▸ **What you will do**
From the listing below, copy each line that contains the word "align".

Data for review Block Start

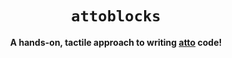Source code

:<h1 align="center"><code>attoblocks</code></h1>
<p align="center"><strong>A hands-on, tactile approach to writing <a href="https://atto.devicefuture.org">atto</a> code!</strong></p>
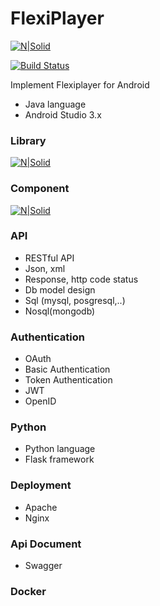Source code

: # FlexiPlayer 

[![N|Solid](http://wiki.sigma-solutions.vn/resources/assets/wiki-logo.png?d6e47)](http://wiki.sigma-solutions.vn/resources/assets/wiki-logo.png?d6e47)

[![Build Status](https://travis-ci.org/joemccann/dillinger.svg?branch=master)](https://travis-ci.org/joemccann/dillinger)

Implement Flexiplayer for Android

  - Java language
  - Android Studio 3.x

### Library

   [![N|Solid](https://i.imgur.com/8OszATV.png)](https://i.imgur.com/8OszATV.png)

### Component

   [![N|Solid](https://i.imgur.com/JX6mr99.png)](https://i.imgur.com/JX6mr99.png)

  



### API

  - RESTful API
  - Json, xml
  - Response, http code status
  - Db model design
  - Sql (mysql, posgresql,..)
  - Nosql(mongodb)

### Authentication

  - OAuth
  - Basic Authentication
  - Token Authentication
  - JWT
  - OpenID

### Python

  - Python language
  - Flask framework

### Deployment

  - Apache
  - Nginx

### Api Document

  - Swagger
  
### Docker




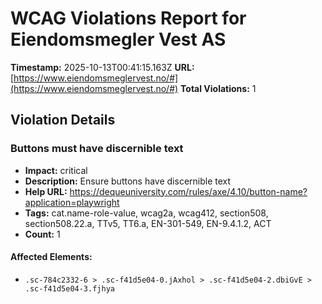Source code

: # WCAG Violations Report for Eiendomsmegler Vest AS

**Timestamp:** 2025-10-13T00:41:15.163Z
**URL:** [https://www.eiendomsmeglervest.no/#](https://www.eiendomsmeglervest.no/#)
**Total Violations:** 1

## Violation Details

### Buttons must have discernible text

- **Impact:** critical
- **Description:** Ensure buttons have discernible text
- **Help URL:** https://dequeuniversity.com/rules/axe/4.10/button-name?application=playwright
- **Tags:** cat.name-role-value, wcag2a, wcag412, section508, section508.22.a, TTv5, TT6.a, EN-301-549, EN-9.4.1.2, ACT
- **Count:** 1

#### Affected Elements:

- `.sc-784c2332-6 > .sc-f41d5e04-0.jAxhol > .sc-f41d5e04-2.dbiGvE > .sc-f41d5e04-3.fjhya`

Data for review Block End

▸ **Exercise answer**
:<h1 align="center"><code>attoblocks</code></h1>
<p align="center"><strong>A hands-on, tactile approach to writing <a href="https://atto.devicefuture.org">atto</a> code!</strong></p>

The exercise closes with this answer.